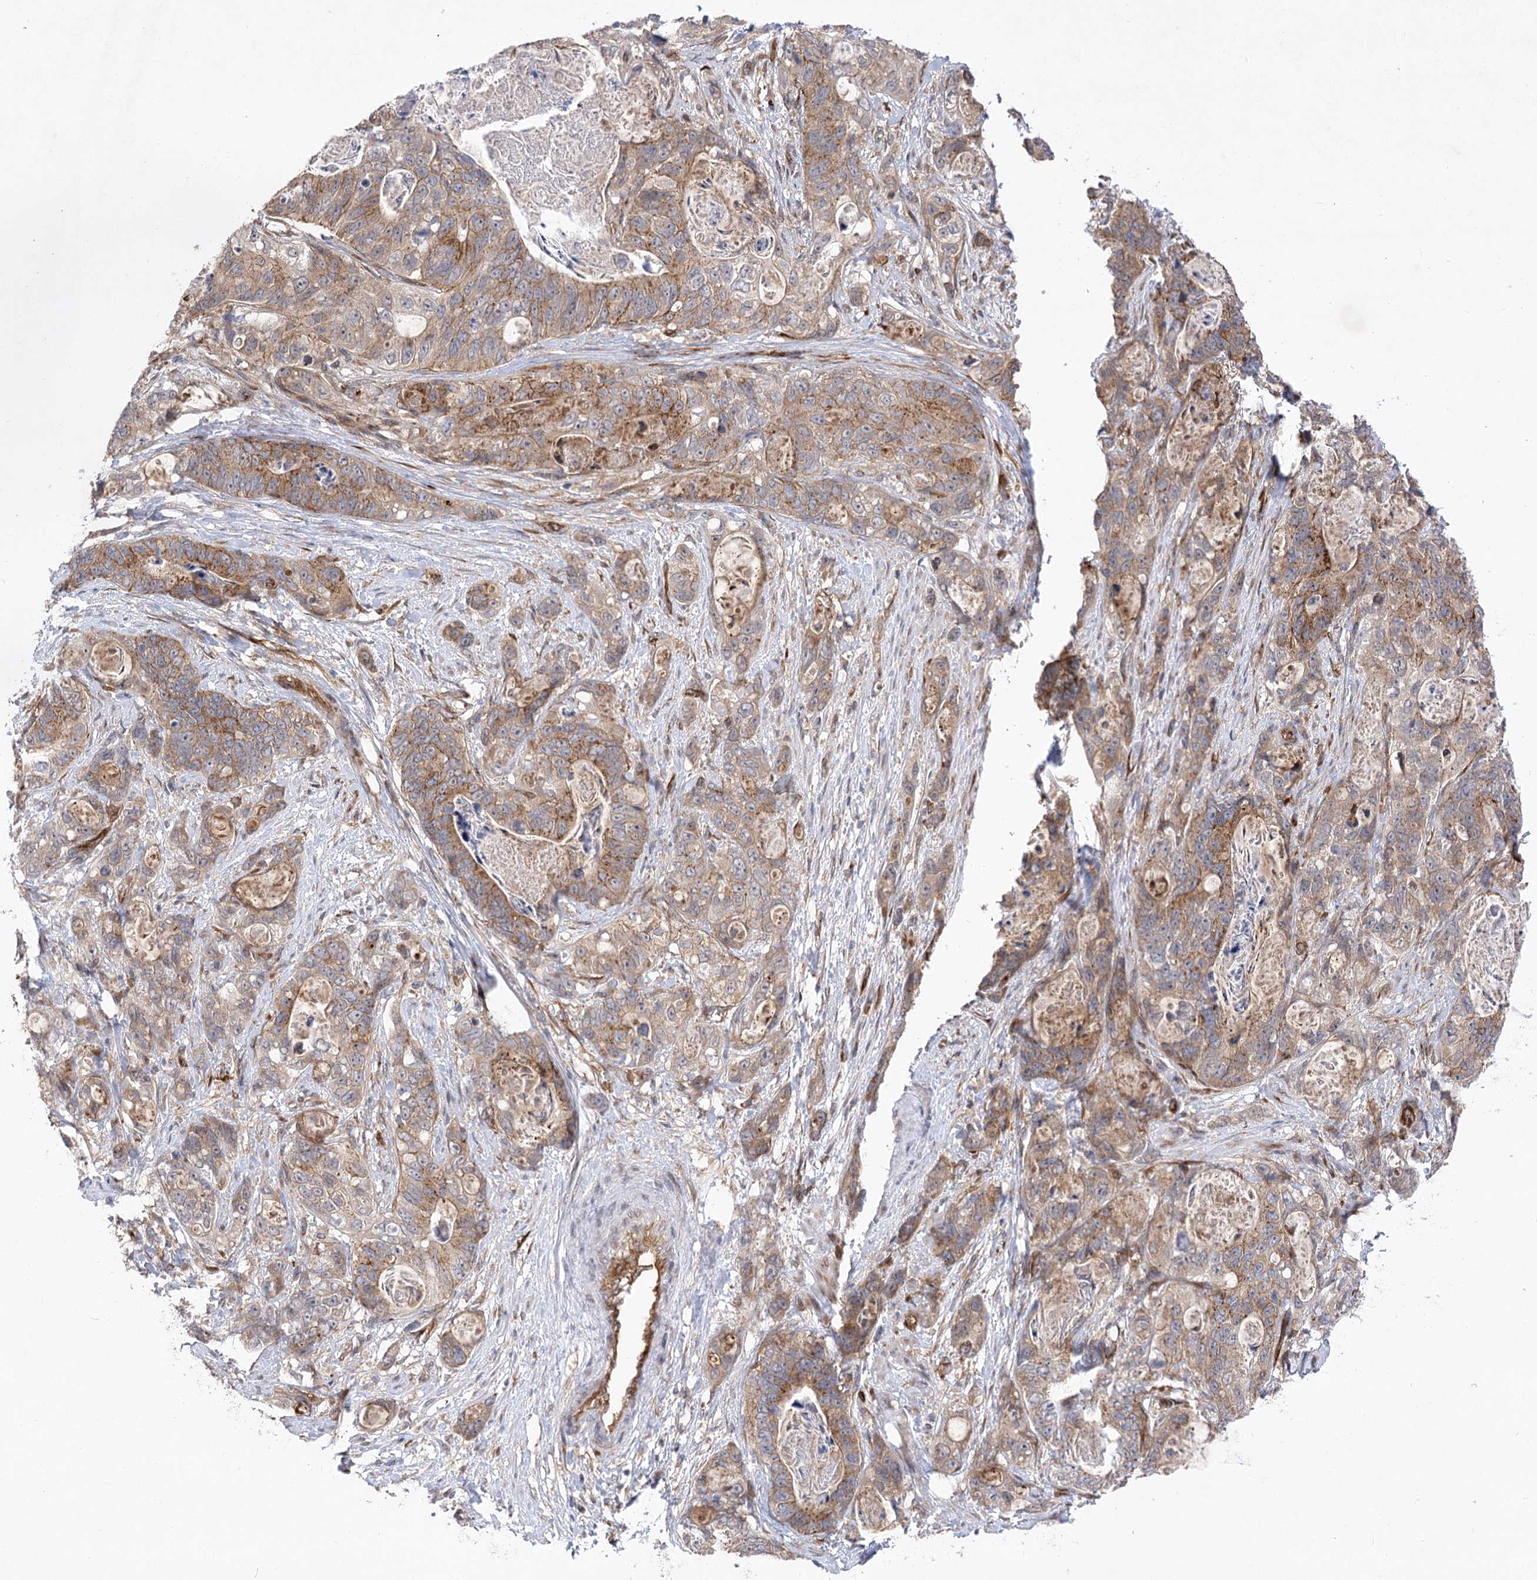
{"staining": {"intensity": "moderate", "quantity": "25%-75%", "location": "cytoplasmic/membranous"}, "tissue": "stomach cancer", "cell_type": "Tumor cells", "image_type": "cancer", "snomed": [{"axis": "morphology", "description": "Normal tissue, NOS"}, {"axis": "morphology", "description": "Adenocarcinoma, NOS"}, {"axis": "topography", "description": "Stomach"}], "caption": "IHC staining of stomach cancer (adenocarcinoma), which reveals medium levels of moderate cytoplasmic/membranous staining in approximately 25%-75% of tumor cells indicating moderate cytoplasmic/membranous protein staining. The staining was performed using DAB (3,3'-diaminobenzidine) (brown) for protein detection and nuclei were counterstained in hematoxylin (blue).", "gene": "ARHGAP31", "patient": {"sex": "female", "age": 89}}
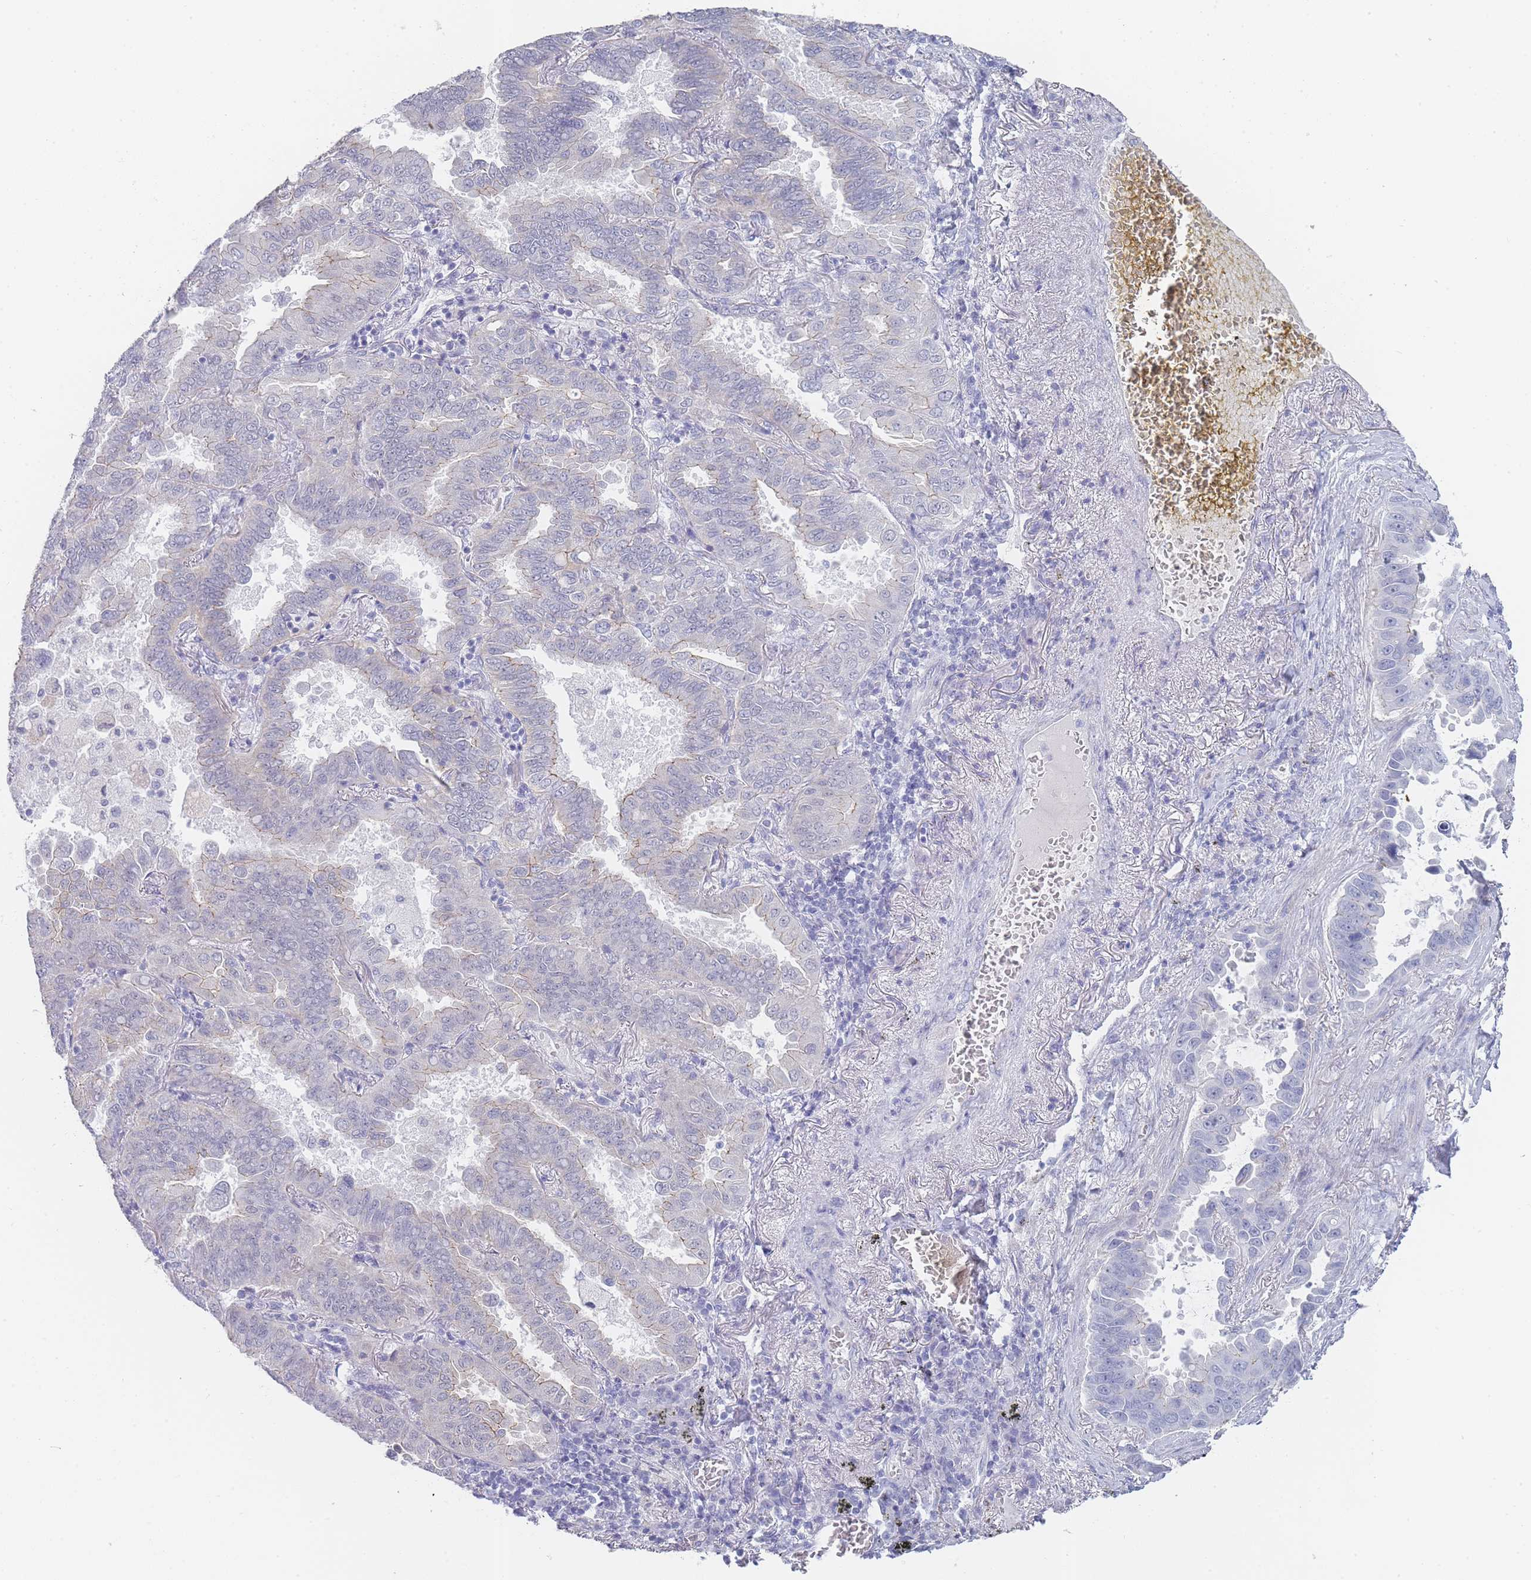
{"staining": {"intensity": "negative", "quantity": "none", "location": "none"}, "tissue": "lung cancer", "cell_type": "Tumor cells", "image_type": "cancer", "snomed": [{"axis": "morphology", "description": "Adenocarcinoma, NOS"}, {"axis": "topography", "description": "Lung"}], "caption": "A micrograph of lung cancer (adenocarcinoma) stained for a protein reveals no brown staining in tumor cells.", "gene": "IMPG1", "patient": {"sex": "male", "age": 64}}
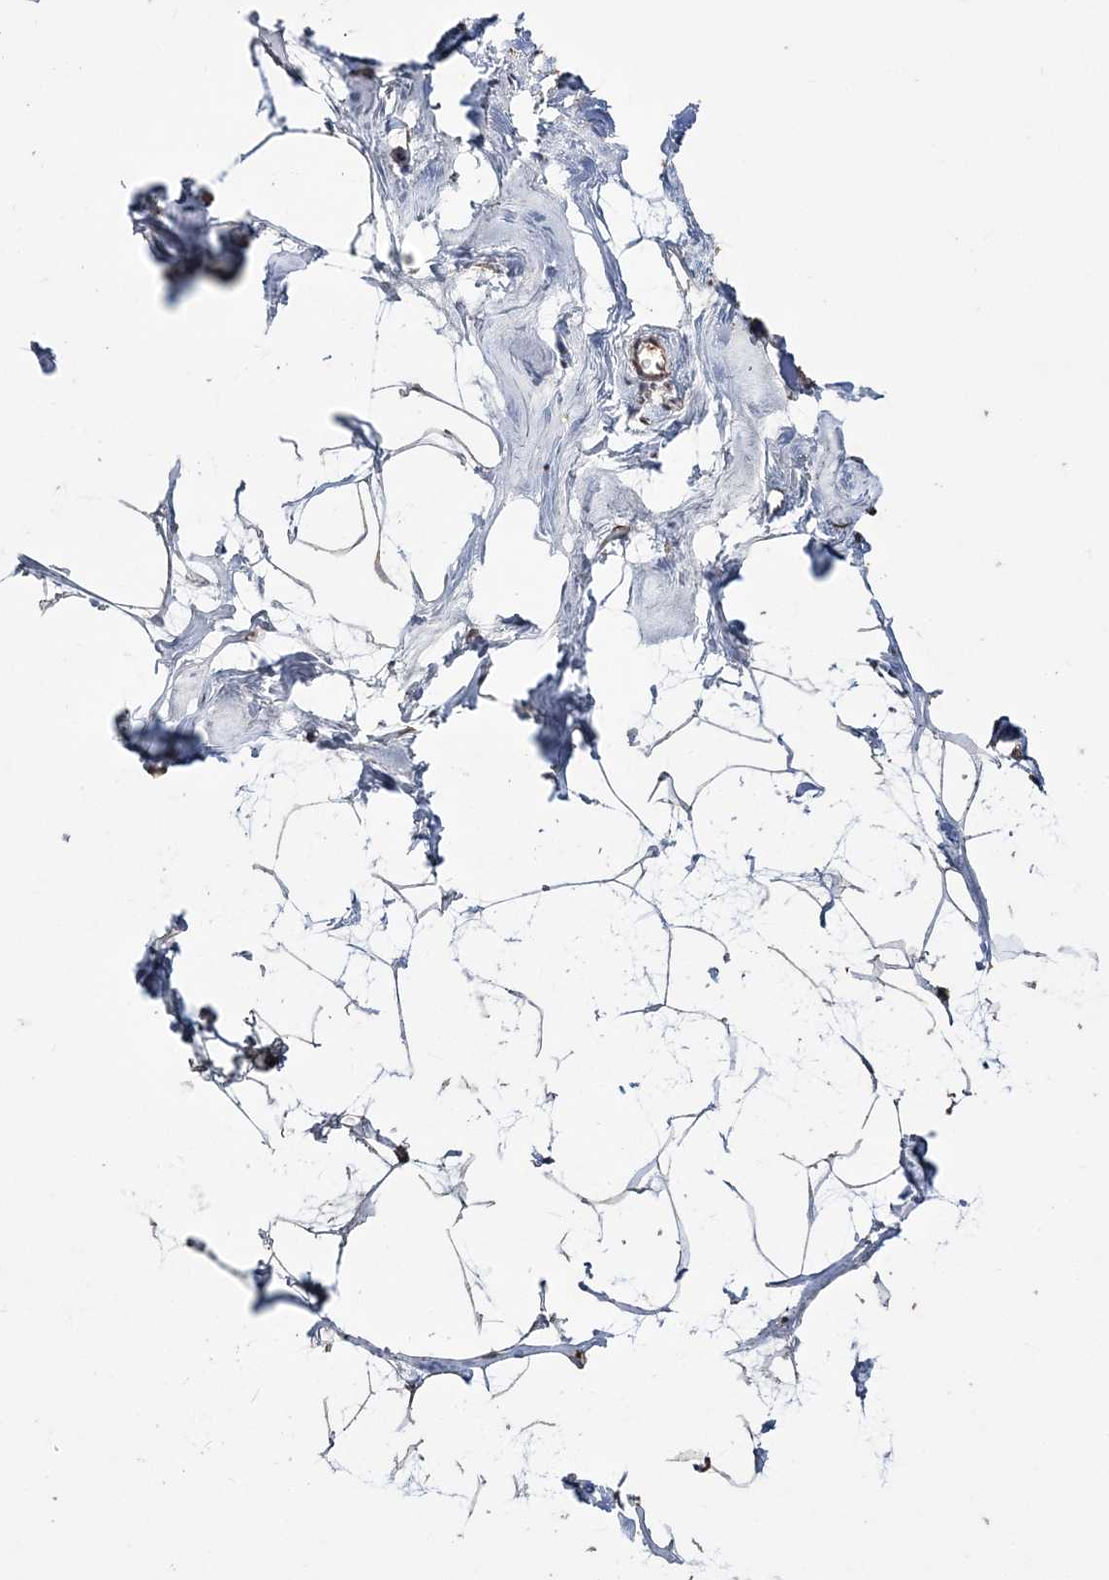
{"staining": {"intensity": "moderate", "quantity": "<25%", "location": "cytoplasmic/membranous"}, "tissue": "breast", "cell_type": "Adipocytes", "image_type": "normal", "snomed": [{"axis": "morphology", "description": "Normal tissue, NOS"}, {"axis": "morphology", "description": "Lobular carcinoma"}, {"axis": "topography", "description": "Breast"}], "caption": "The image displays staining of normal breast, revealing moderate cytoplasmic/membranous protein staining (brown color) within adipocytes. (DAB (3,3'-diaminobenzidine) = brown stain, brightfield microscopy at high magnification).", "gene": "POC5", "patient": {"sex": "female", "age": 62}}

# What you need to do:
Copy out each line of the data exactly as it reads; skip the pictures.

# Result of this exercise:
{"staining": {"intensity": "moderate", "quantity": "25%-75%", "location": "cytoplasmic/membranous"}, "tissue": "stomach cancer", "cell_type": "Tumor cells", "image_type": "cancer", "snomed": [{"axis": "morphology", "description": "Normal tissue, NOS"}, {"axis": "morphology", "description": "Adenocarcinoma, NOS"}, {"axis": "topography", "description": "Stomach"}], "caption": "IHC staining of stomach cancer (adenocarcinoma), which reveals medium levels of moderate cytoplasmic/membranous staining in approximately 25%-75% of tumor cells indicating moderate cytoplasmic/membranous protein staining. The staining was performed using DAB (3,3'-diaminobenzidine) (brown) for protein detection and nuclei were counterstained in hematoxylin (blue).", "gene": "ARHGAP31", "patient": {"sex": "female", "age": 89}}
{"staining": {"intensity": "negative", "quantity": "none", "location": "none"}, "tissue": "lung cancer", "cell_type": "Tumor cells", "image_type": "cancer", "snomed": [{"axis": "morphology", "description": "Adenocarcinoma, NOS"}, {"axis": "topography", "description": "Lung"}], "caption": "A micrograph of lung cancer (adenocarcinoma) stained for a protein reveals no brown staining in tumor cells.", "gene": "IMPG1", "patient": {"sex": "male", "age": 64}}
{"staining": {"intensity": "moderate", "quantity": "<25%", "location": "cytoplasmic/membranous"}, "tissue": "breast", "cell_type": "Adipocytes", "image_type": "normal", "snomed": [{"axis": "morphology", "description": "Normal tissue, NOS"}, {"axis": "morphology", "description": "Lobular carcinoma"}, {"axis": "topography", "description": "Breast"}], "caption": "The image displays staining of normal breast, revealing moderate cytoplasmic/membranous protein staining (brown color) within adipocytes. (DAB (3,3'-diaminobenzidine) = brown stain, brightfield microscopy at high magnification).", "gene": "POC5", "patient": {"sex": "female", "age": 62}}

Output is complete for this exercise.